Поехали. Матвейка сначала молча присматривался к нарядным особнякам с закрытыми еще ставнями, спотыкаясь на выбоинах мостовой. Затем спросил:

— Это все, наверно, буржуи живут? Отсыпаются, сволочи, после гулянок в своих ристорантах-Хвантазиях. — И вдруг остановился (Артем тоже вынужден был встать) и, глубоко вдохнувши воздух, во весь голос заорал хорошо поставленным альтом, да так, что даже собаки лаем залились по дворам: — Угля! Угля! Угля! Кому нужно угля!

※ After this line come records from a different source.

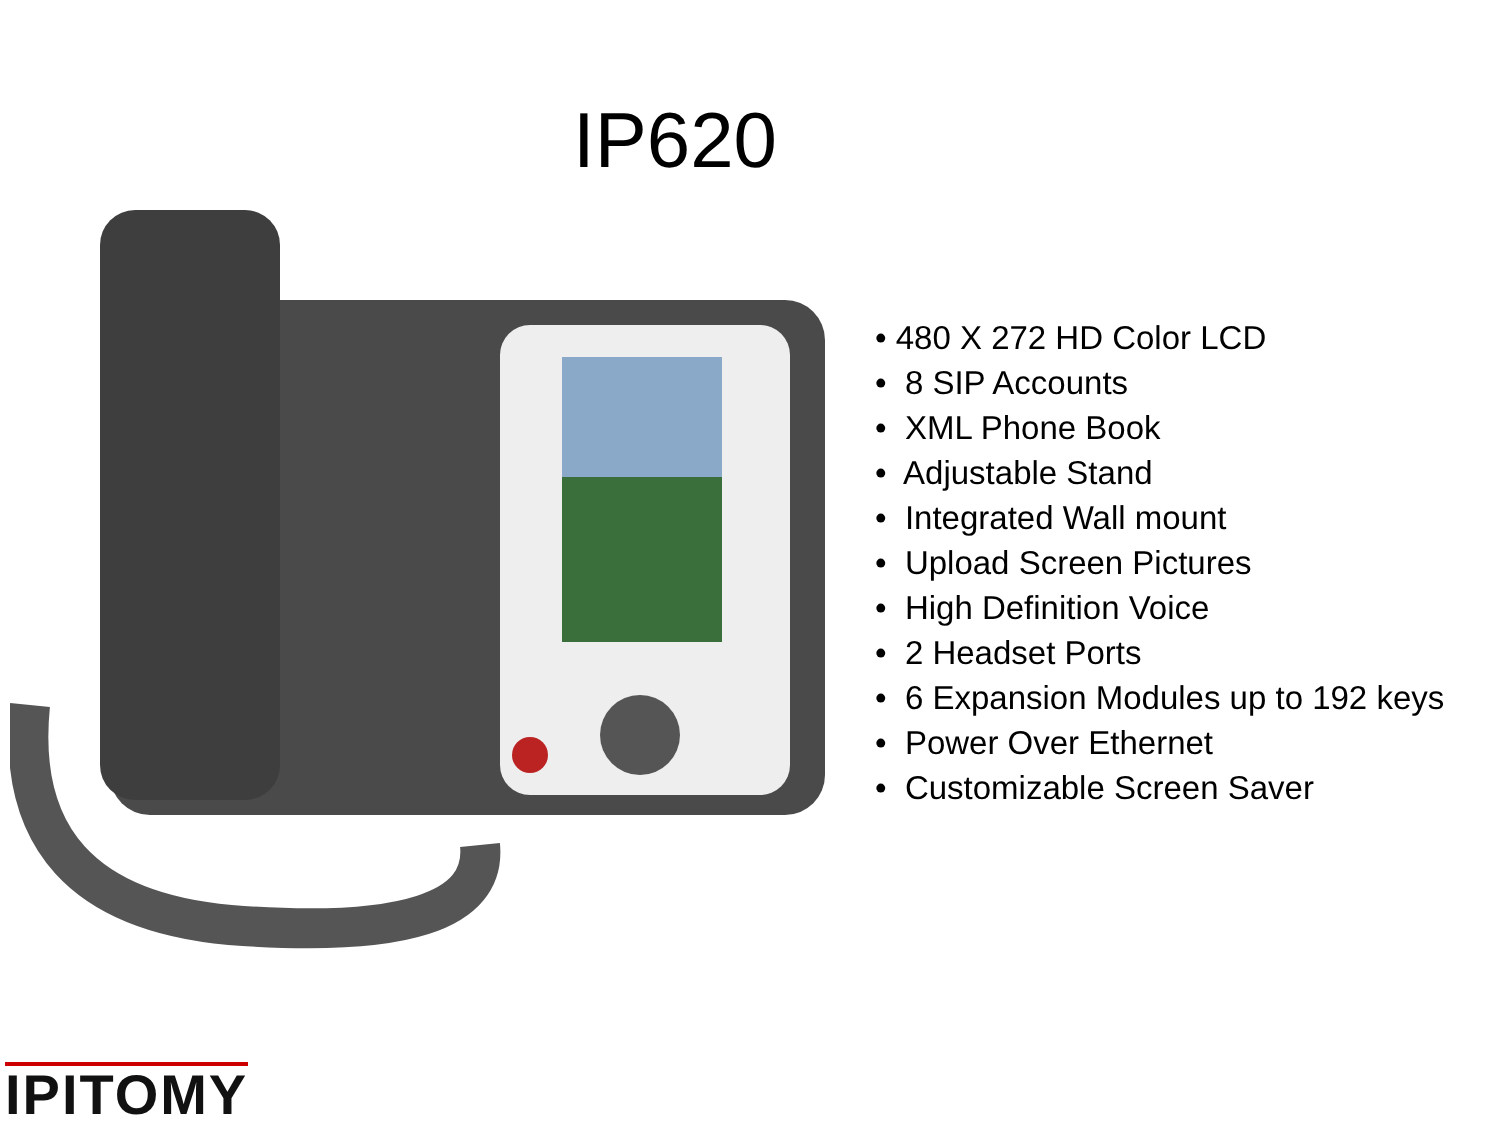IP620
• 480 X 272 HD Color LCD
• 8 SIP Accounts
• XML Phone Book
• Adjustable Stand
• Integrated Wall mount
• Upload Screen Pictures
• High Definition Voice
• 2 Headset Ports
• 6 Expansion Modules up to 192 keys
• Power Over Ethernet
• Customizable Screen Saver
IPITOMY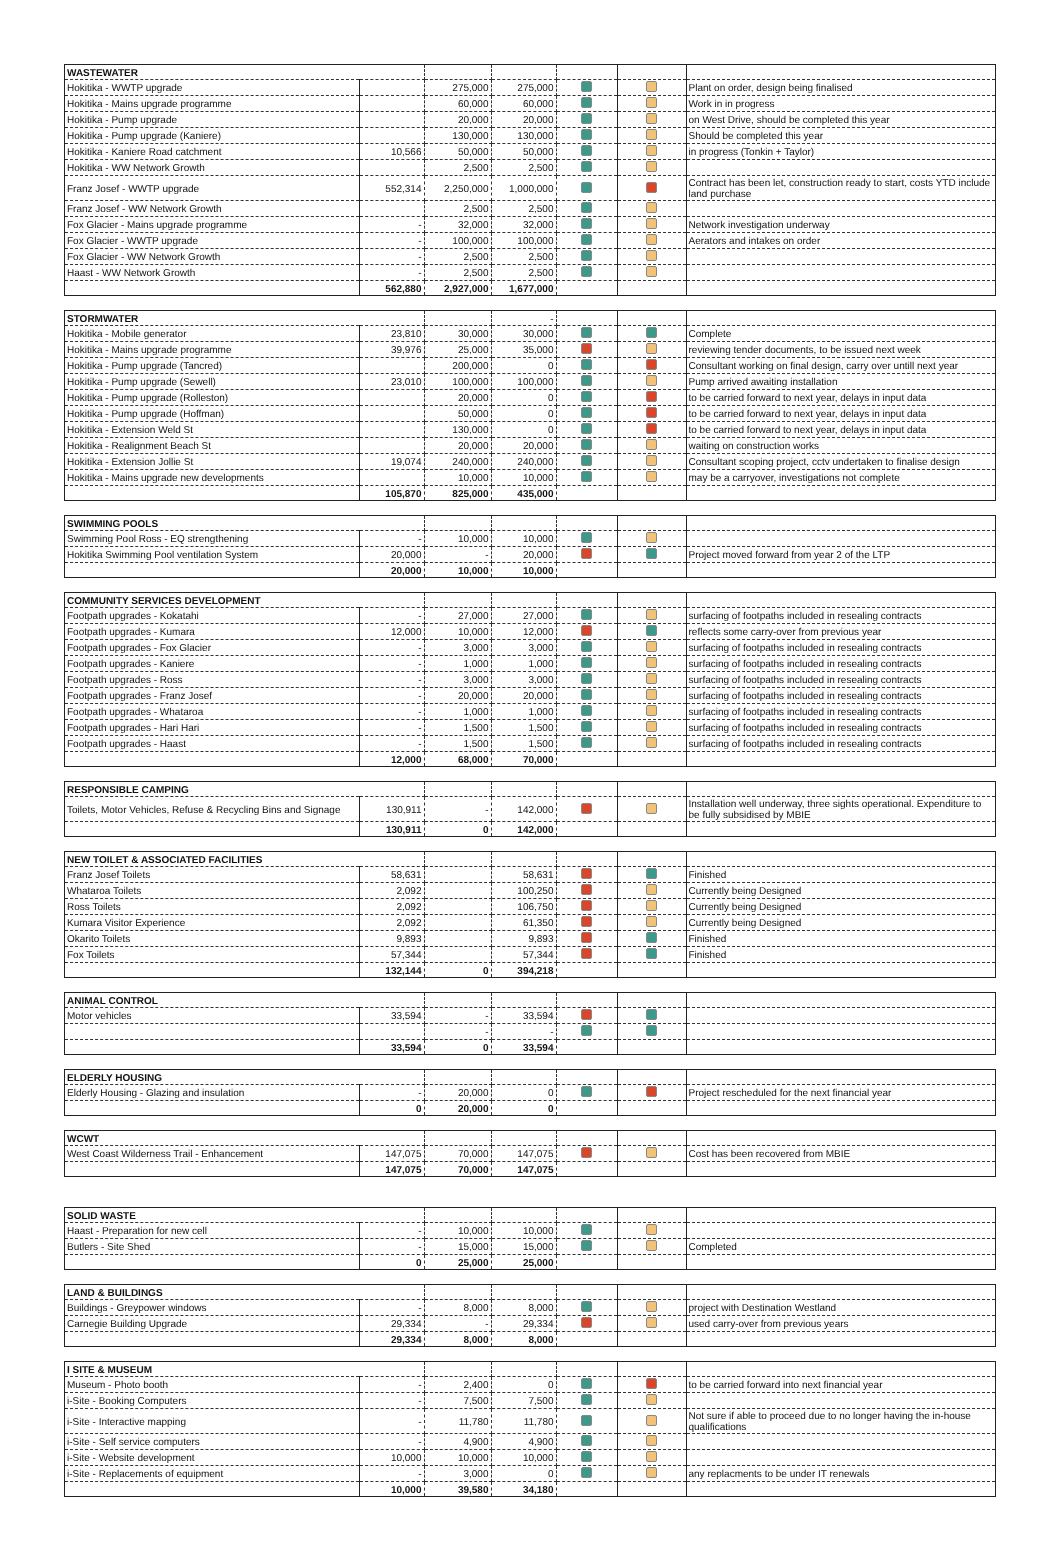| WASTEWATER | | | | | | |
| Hokitika - WWTP upgrade | | 275,000 | 275,000 | | | Plant on order, design being finalised |
| Hokitika - Mains upgrade programme | | 60,000 | 60,000 | | | Work in in progress |
| Hokitika - Pump upgrade | | 20,000 | 20,000 | | | on West Drive, should be completed this year |
| Hokitika - Pump upgrade (Kaniere) | | 130,000 | 130,000 | | | Should be completed this year |
| Hokitika - Kaniere Road catchment | 10,566 | 50,000 | 50,000 | | | in progress (Tonkin + Taylor) |
| Hokitika - WW Network Growth | | 2,500 | 2,500 | | | |
| Franz Josef - WWTP upgrade | 552,314 | 2,250,000 | 1,000,000 | | | Contract has been let, construction ready to start, costs YTD include land purchase |
| Franz Josef - WW Network Growth | | 2,500 | 2,500 | | | |
| Fox Glacier - Mains upgrade programme | - | 32,000 | 32,000 | | | Network investigation underway |
| Fox Glacier - WWTP upgrade | - | 100,000 | 100,000 | | | Aerators and intakes on order |
| Fox Glacier - WW Network Growth | - | 2,500 | 2,500 | | | |
| Haast - WW Network Growth | - | 2,500 | 2,500 | | | |
| | 562,880 | 2,927,000 | 1,677,000 | | | |
| STORMWATER | | | - | | | |
| Hokitika - Mobile generator | 23,810 | 30,000 | 30,000 | | | Complete |
| Hokitika - Mains upgrade programme | 39,976 | 25,000 | 35,000 | | | reviewing tender documents, to be issued next week |
| Hokitika - Pump upgrade (Tancred) | | 200,000 | 0 | | | Consultant working on final design, carry over untill next year |
| Hokitika - Pump upgrade (Sewell) | 23,010 | 100,000 | 100,000 | | | Pump arrived awaiting installation |
| Hokitika - Pump upgrade (Rolleston) | | 20,000 | 0 | | | to be carried forward to next year, delays in input data |
| Hokitika - Pump upgrade (Hoffman) | | 50,000 | 0 | | | to be carried forward to next year, delays in input data |
| Hokitika - Extension Weld St | | 130,000 | 0 | | | to be carried forward to next year, delays in input data |
| Hokitika - Realignment Beach St | | 20,000 | 20,000 | | | waiting on construction works |
| Hokitika - Extension Jollie St | 19,074 | 240,000 | 240,000 | | | Consultant scoping project, cctv undertaken to finalise design |
| Hokitika - Mains upgrade new developments | | 10,000 | 10,000 | | | may be a carryover, investigations not complete |
| | 105,870 | 825,000 | 435,000 | | | |
| SWIMMING POOLS | | | | | | |
| Swimming Pool Ross - EQ strengthening | - | 10,000 | 10,000 | | | |
| Hokitika Swimming Pool ventilation System | 20,000 | - | 20,000 | | | Project moved forward from year 2 of the LTP |
| | 20,000 | 10,000 | 10,000 | | | |
| COMMUNITY SERVICES DEVELOPMENT | | | | | | |
| Footpath upgrades - Kokatahi | - | 27,000 | 27,000 | | | surfacing of footpaths included in resealing contracts |
| Footpath upgrades - Kumara | 12,000 | 10,000 | 12,000 | | | reflects some carry-over from previous year |
| Footpath upgrades - Fox Glacier | - | 3,000 | 3,000 | | | surfacing of footpaths included in resealing contracts |
| Footpath upgrades - Kaniere | - | 1,000 | 1,000 | | | surfacing of footpaths included in resealing contracts |
| Footpath upgrades - Ross | - | 3,000 | 3,000 | | | surfacing of footpaths included in resealing contracts |
| Footpath upgrades - Franz Josef | - | 20,000 | 20,000 | | | surfacing of footpaths included in resealing contracts |
| Footpath upgrades - Whataroa | - | 1,000 | 1,000 | | | surfacing of footpaths included in resealing contracts |
| Footpath upgrades - Hari Hari | - | 1,500 | 1,500 | | | surfacing of footpaths included in resealing contracts |
| Footpath upgrades - Haast | - | 1,500 | 1,500 | | | surfacing of footpaths included in resealing contracts |
| | 12,000 | 68,000 | 70,000 | | | |
| RESPONSIBLE CAMPING | | | | | | |
| Toilets, Motor Vehicles, Refuse & Recycling Bins and Signage | 130,911 | - | 142,000 | | | Installation well underway, three sights operational. Expenditure to be fully subsidised by MBIE |
| | 130,911 | 0 | 142,000 | | | |
| NEW TOILET & ASSOCIATED FACILITIES | | | | | | |
| Franz Josef Toilets | 58,631 | | 58,631 | | | Finished |
| Whataroa Toilets | 2,092 | | 100,250 | | | Currently being Designed |
| Ross Toilets | 2,092 | | 106,750 | | | Currently being Designed |
| Kumara Visitor Experience | 2,092 | | 61,350 | | | Currently being Designed |
| Okarito Toilets | 9,893 | | 9,893 | | | Finished |
| Fox Toilets | 57,344 | | 57,344 | | | Finished |
| | 132,144 | 0 | 394,218 | | | |
| ANIMAL CONTROL | | | | | | |
| Motor vehicles | 33,594 | - | 33,594 | | | |
| | | - | - | | | |
| | 33,594 | 0 | 33,594 | | | |
| ELDERLY HOUSING | | | | | | |
| Elderly Housing - Glazing and insulation | - | 20,000 | 0 | | | Project rescheduled for the next financial year |
| | 0 | 20,000 | 0 | | | |
| WCWT | | | | | | |
| West Coast Wilderness Trail - Enhancement | 147,075 | 70,000 | 147,075 | | | Cost has been recovered from MBIE |
| | 147,075 | 70,000 | 147,075 | | | |
| SOLID WASTE | | | | | | |
| Haast - Preparation for new cell | - | 10,000 | 10,000 | | | |
| Butlers - Site Shed | - | 15,000 | 15,000 | | | Completed |
| | 0 | 25,000 | 25,000 | | | |
| LAND & BUILDINGS | | | | | | |
| Buildings - Greypower windows | - | 8,000 | 8,000 | | | project with Destination Westland |
| Carnegie Building Upgrade | 29,334 | - | 29,334 | | | used carry-over from previous years |
| | 29,334 | 8,000 | 8,000 | | | |
| I SITE & MUSEUM | | | | | | |
| Museum - Photo booth | - | 2,400 | 0 | | | to be carried forward into next financial year |
| i-Site - Booking Computers | - | 7,500 | 7,500 | | | |
| i-Site - Interactive mapping | - | 11,780 | 11,780 | | | Not sure if able to proceed due to no longer having the in-house qualifications |
| i-Site - Self service computers | - | 4,900 | 4,900 | | | |
| i-Site - Website development | 10,000 | 10,000 | 10,000 | | | |
| i-Site - Replacements of equipment | - | 3,000 | 0 | | | any replacments to be under IT renewals |
| | 10,000 | 39,580 | 34,180 | | | |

И потом, когда уже двинулись дальше, нарочито катил возок по самым глубоким выбоинам, чтобы грохоту было побольше. И снова, останавливаясь, а то и на ходу, выкрикивал свое: «Угля, угля!» Артему пришлось даже несколько охладить его пыл. Дескать, не следует чересчур привлекать внимание к себе. И не нужно рисковать: а то больно скоро распродадимся, и в самый ответственный момент, ради которого, собственно, и ввязался он в эту коммерцию с углем, возок будет пустым. Матвейка заверил, что бояться нечего. Знает по опыту: пока распродашь возок, не один пот сойдет! Хотя бы к полудню управиться!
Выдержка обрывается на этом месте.